Text:
☆ ☆ ☆ ☆
Now that the preprocessor, ResNet 50 featurizer, and the classifier have been loaded, save the graph and associated variables as a model.

model_name = "resnet50"
model_save_path = os.path.join(save_path, model_name)
print("Saving model in {}".format(model_save_path))

with tf.Session() as sess:
    model_graph.restore_weights(sess)
    tf.saved_model.simple_save(sess, model_save_path,
                               inputs={'images': in_images},
                               outputs={'output_alias': classifier_output})

Save input and output tensors

The input and output tensors that were created during the preprocessing and classifier steps will be needed for model conversion and inference.

input_tensors = in_images.name
output_tensors = classifier_output.name

print(input_tensors)
print(output_tensors)

Important

Save the input and output tensors because you will need them for model conversion and inference requests.

The available models and the corresponding default classifier output tensors are below, which is what you would use for inference if you used the default classifier.

  • Resnet50, QuantizedResnet50
    output_tensors = "classifier_1/resnet_v1_50/predictions/Softmax:0"
    
  • Resnet152, QuantizedResnet152
    output_tensors = "classifier/resnet_v1_152/predictions/Softmax:0"
    
  • Densenet121, QuantizedDensenet121
    output_tensors = "classifier/densenet121/predictions/Softmax:0"
    
  • Vgg16, QuantizedVgg16
    output_tensors = "classifier/vgg_16/fc8/squeezed:0"
    
  • SsdVgg, QuantizedSsdVgg
    output_tensors = ['ssd_300_vgg/block4_box/Reshape_1:0', 'ssd_300_vgg/block7_box/Reshape_1:0', 'ssd_300_vgg/block8_box/Reshape_1:0', 'ssd_300_vgg/block9_box/Reshape_1:0', 'ssd_300_vgg/block10_box/Reshape_1:0', 'ssd_300_vgg/block11_box/Reshape_1:0', 'ssd_300_vgg/block4_box/Reshape:0', 'ssd_300_vgg/block7_box/Reshape:0', 'ssd_300_vgg/block8_box/Reshape:0', 'ssd_300_vgg/block9_box/Reshape:0', 'ssd_300_vgg/block10_box/Reshape:0', 'ssd_300_vgg/block11_box/Reshape:0']
    

Register model

Register the model by using the SDK with the ZIP file in Azure Blob storage. Adding tags and other metadata about the model helps you keep track of your trained models.
☆ ☆ ☆ ☆
Given entries:

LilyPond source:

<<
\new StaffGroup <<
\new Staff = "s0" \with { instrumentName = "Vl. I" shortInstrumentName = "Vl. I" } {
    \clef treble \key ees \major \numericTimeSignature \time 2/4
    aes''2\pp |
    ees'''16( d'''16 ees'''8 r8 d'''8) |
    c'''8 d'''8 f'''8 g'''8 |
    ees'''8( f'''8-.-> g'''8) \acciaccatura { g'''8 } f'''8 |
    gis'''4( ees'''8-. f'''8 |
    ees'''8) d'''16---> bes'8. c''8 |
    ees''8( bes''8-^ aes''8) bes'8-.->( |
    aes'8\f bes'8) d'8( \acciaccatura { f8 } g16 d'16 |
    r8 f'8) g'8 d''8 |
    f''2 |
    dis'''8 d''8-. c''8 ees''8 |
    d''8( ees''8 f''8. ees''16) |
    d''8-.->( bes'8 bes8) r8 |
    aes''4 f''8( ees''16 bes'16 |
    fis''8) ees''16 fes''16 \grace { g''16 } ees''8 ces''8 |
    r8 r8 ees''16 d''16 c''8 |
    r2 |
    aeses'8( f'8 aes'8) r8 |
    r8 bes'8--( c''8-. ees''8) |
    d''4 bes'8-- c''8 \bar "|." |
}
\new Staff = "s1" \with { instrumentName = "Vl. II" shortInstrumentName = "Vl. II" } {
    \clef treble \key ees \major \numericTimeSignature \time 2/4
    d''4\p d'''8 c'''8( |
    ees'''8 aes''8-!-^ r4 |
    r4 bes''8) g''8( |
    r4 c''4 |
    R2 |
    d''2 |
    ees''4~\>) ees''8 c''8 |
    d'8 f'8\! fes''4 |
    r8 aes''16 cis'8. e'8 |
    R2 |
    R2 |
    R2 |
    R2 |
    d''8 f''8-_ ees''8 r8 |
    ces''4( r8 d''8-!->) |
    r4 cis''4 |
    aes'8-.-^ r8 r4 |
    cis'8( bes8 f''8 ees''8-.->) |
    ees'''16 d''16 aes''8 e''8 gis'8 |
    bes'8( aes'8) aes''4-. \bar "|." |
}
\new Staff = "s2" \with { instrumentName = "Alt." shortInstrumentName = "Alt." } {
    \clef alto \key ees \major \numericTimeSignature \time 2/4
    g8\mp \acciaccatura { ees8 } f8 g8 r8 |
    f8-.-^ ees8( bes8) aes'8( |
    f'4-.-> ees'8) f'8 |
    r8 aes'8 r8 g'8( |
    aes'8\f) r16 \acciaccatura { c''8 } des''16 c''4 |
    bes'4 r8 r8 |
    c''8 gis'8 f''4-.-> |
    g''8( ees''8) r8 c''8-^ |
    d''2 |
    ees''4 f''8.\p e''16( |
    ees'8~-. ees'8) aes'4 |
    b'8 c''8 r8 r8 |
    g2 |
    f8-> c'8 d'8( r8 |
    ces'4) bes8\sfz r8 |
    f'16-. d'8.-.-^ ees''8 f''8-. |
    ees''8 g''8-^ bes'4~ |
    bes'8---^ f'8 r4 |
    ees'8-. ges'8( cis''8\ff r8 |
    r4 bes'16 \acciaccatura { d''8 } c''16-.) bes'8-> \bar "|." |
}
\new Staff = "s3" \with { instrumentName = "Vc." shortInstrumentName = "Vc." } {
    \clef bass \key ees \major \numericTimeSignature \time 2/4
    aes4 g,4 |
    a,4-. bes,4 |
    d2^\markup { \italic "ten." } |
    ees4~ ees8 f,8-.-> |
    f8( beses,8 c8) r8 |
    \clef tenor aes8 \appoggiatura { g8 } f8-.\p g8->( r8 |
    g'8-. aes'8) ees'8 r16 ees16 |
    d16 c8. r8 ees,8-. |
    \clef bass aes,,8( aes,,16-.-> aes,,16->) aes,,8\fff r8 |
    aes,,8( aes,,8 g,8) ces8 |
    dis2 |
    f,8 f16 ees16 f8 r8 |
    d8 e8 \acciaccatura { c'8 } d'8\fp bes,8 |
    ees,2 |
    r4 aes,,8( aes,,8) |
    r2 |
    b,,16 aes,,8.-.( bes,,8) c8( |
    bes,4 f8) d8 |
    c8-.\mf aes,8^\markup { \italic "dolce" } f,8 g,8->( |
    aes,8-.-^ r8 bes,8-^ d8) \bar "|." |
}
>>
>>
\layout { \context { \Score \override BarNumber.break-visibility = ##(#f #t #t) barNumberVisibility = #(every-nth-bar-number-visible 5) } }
☆ ☆ ☆ ☆
Directions:
A - Update the model-saving text from "The available models" to "the default classifier.", putting "built-in classifier" in place of "default classifier".
B - Answer these about the model-saving text:
(i) What value is assigned to model_name?
(ii) Which output tensor is given for Vgg16 and QuantizedVgg16?
(iii) Where is the ZIP file used to register the model?
The records were drawn from a different source than the text.

Answers given:
A -
The available models and the corresponding built-in classifier output tensors are below, which is what you would use for inference if you used the built-in classifier.

B -
(i) "resnet50"
(ii) "classifier/vgg_16/fc8/squeezed:0"
(iii) In Azure Blob storage